After seven or eight years of dropping values, Cowichan real estate is finally increasing in price. But that hasn’t meant a stampede of sellers trying to cash in while the going’s good, the Meiners said.

Just the opposite, in fact, and realtors are frustrated.

“It’s not just Darren and me,” Debbie said. “The whole real estate community has buyers but we just cannot find the product for them. I would encourage anybody who’s thinking of selling: get it on the market.”

There has been an increase in Valley prices too, but nobody is fooling an informed buying public, she said.

“I think the key thing is, sellers can’t be unrealistic. But, if you are marketing your property at market value, you will sell it.”

There are many cases of multiple-offer situations and prices are higher than last year by about nine per cent, according to figures from the Vancouver Island Real Estate Board, she said.


“The MLS stats for single family dwellings in this area show that the average selling price last year was $347,977 where this year it’s $380,324. Sure, Vancouver is up by 37 per cent but people in the Cowichan Valley can’t assume that we are in Vancouver.”

That doesn’t necessarily mean a big pay day on a sale, it depends when you bought the property you are selling.

“Don’t forget that for the last seven or eight years our market has been going down. At the end of January, we started upward. Prices are still low compared to what it was but we’re getting close, though.”

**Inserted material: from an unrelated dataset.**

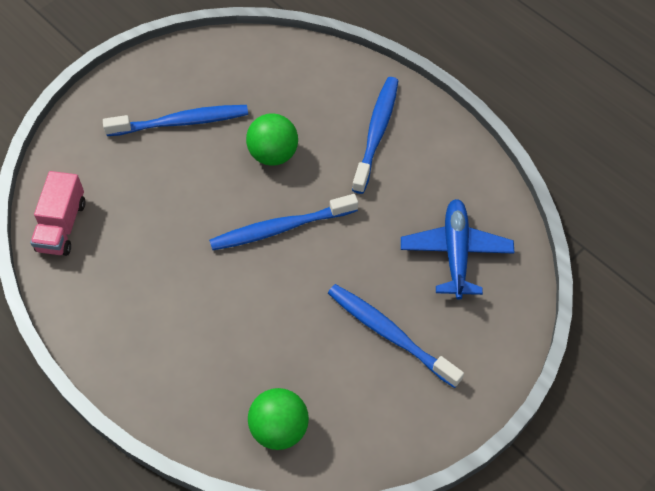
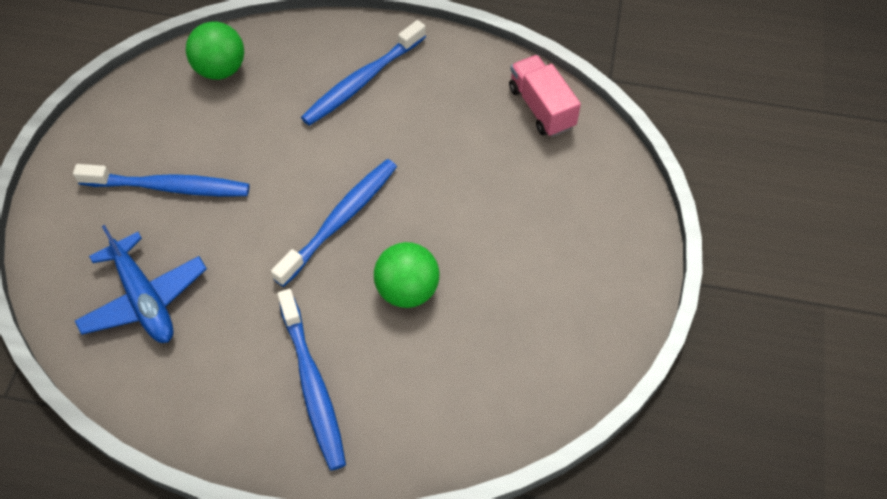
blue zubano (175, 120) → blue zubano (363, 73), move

Buyers are coming to the Valley for a combination of reasons, Debbie said.

First, after seven years of a dropping market, it’s just timing, as real estate is well known for its ups and downs.

Next, people from Vancouver, and even farther afield, are cashing in and coming to enjoy the Valley’s lifestyle with extra cash in their jeans.

In addition, young people returning from the Alberta oil sands with some money to spend are being advised by parents and friends to buy now.

And finally, a good number of baby boomers are starting to inherit money and are snapping up recreational properties or helping their children get into homes.

“If you add all those things, you have a better market,” Debbie said.

Asked if he thought one area in the Valley was seeing more action than others, Darren said, “The South End is definitely turning into a suburb of Victoria. It’s both young families commuting and also people who are nearing retirement. You can see by the average selling prices that they get higher the closer you get to Victoria.”

Debbie agreed.

“But, it’s not just South End. There isn’t one area that isn’t doing well,” she said.

“Chemainus and Ladysmith didn’t start until March but they’re hopping now,” Darren added. “Even in Lake Cowichan, things are moving.”

People looking to buy real estate are smarter, too, ready to act quickly on a popular place.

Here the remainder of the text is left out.